- **WHAT TO PRODUCE**
Copy every line of the records below word for word, and leave the pictures out.

- **DATA TO PROCESS**
—————
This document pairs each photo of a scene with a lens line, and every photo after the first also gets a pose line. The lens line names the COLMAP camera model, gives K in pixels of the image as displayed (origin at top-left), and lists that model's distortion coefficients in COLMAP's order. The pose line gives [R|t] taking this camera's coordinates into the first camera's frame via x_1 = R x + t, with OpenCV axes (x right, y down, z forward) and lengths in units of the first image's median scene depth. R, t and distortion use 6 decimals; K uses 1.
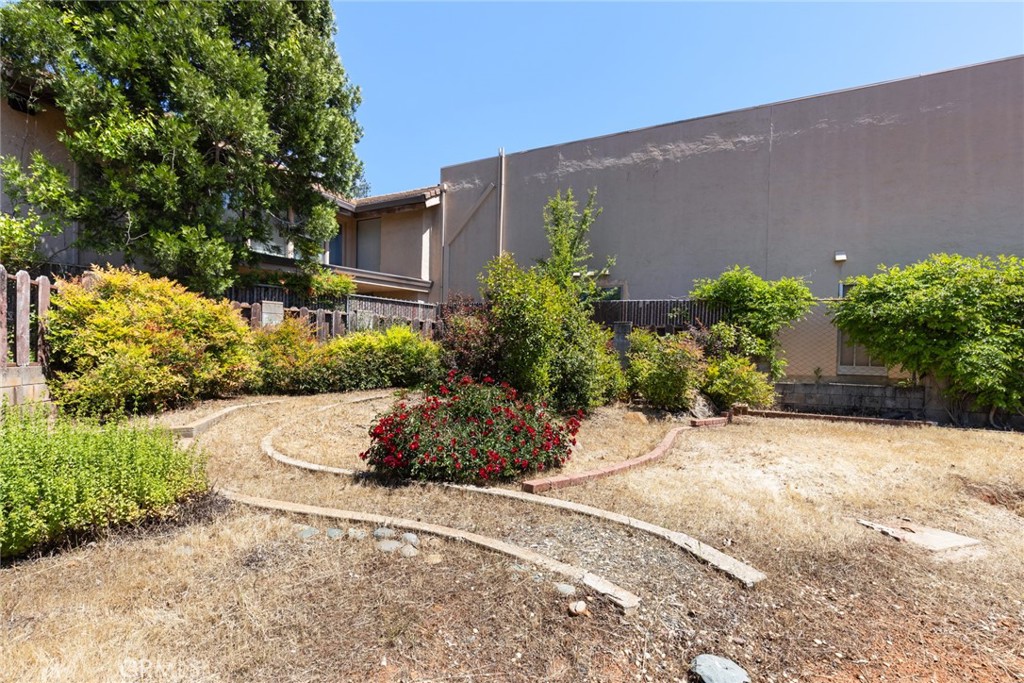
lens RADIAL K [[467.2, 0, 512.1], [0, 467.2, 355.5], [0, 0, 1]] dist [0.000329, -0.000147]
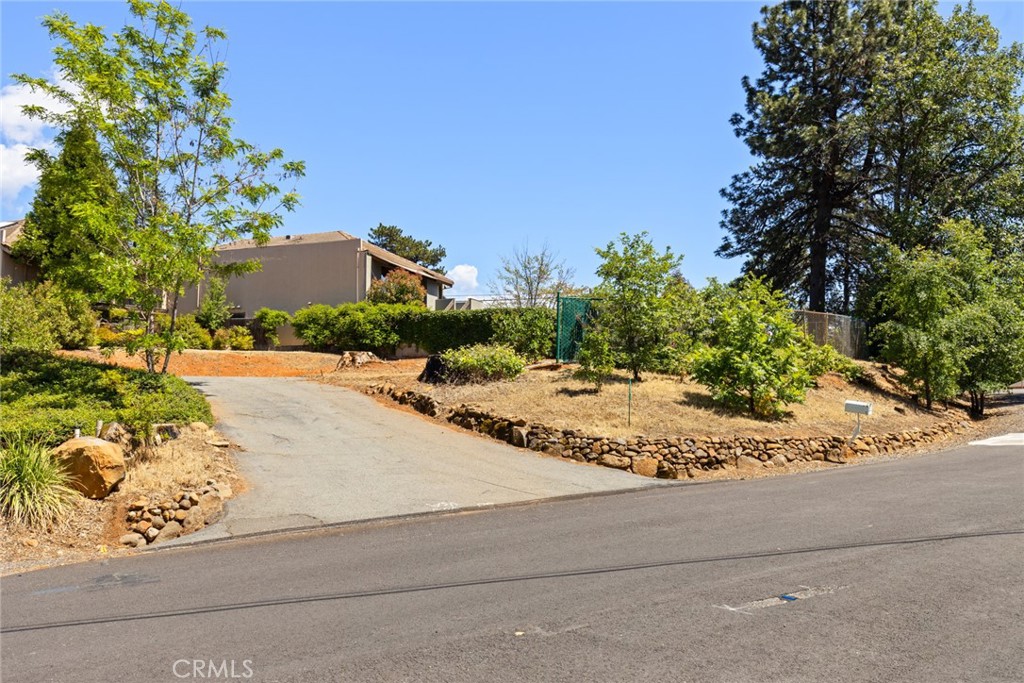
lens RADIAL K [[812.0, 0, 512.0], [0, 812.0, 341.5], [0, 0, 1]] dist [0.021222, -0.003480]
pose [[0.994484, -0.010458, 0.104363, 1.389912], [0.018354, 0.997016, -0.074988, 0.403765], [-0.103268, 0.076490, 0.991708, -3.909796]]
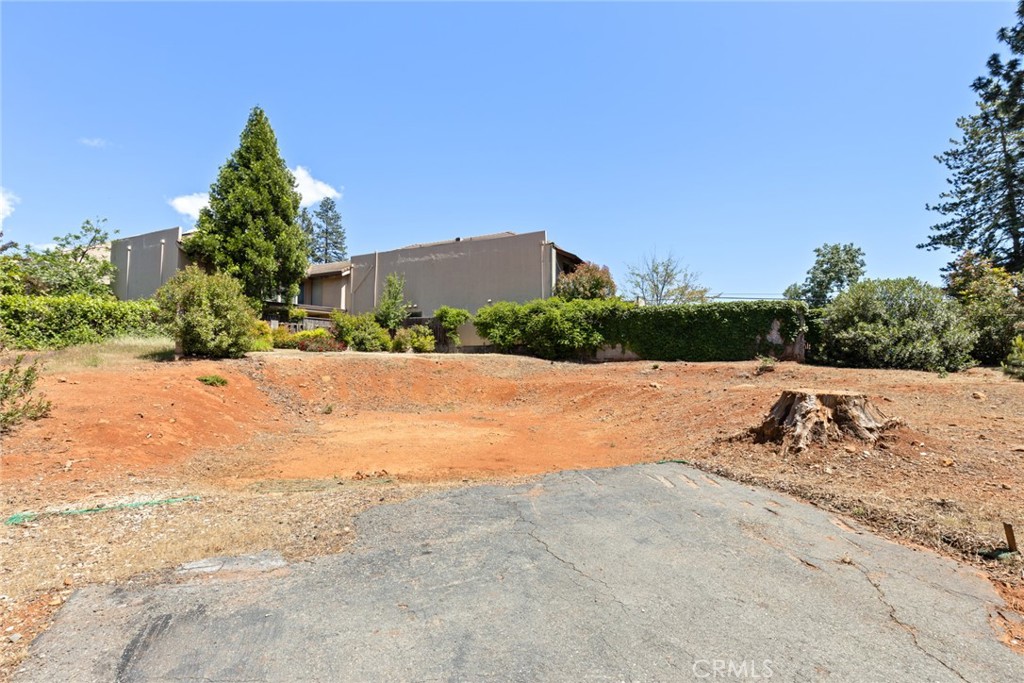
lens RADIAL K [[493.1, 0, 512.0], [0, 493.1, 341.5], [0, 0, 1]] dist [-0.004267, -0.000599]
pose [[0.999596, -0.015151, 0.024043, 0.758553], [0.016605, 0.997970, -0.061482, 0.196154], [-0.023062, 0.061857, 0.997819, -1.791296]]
—————
- **SOLVED PROBLEM**
This document pairs each photo of a scene with a lens line, and every photo after the first also gets a pose line. The lens line names the COLMAP camera model, gives K in pixels of the image as displayed (origin at top-left), and lists that model's distortion coefficients in COLMAP's order. The pose line gives [R|t] taking this camera's coordinates into the first camera's frame via x_1 = R x + t, with OpenCV axes (x right, y down, z forward) and lengths in units of the first image's median scene depth. R, t and distortion use 6 decimals; K uses 1.
lens RADIAL K [[467.2, 0, 512.1], [0, 467.2, 355.5], [0, 0, 1]] dist [0.000329, -0.000147]
lens RADIAL K [[812.0, 0, 512.0], [0, 812.0, 341.5], [0, 0, 1]] dist [0.021222, -0.003480]
pose [[0.994484, -0.010458, 0.104363, 1.389912], [0.018354, 0.997016, -0.074988, 0.403765], [-0.103268, 0.076490, 0.991708, -3.909796]]
lens RADIAL K [[493.1, 0, 512.0], [0, 493.1, 341.5], [0, 0, 1]] dist [-0.004267, -0.000599]
pose [[0.999596, -0.015151, 0.024043, 0.758553], [0.016605, 0.997970, -0.061482, 0.196154], [-0.023062, 0.061857, 0.997819, -1.791296]]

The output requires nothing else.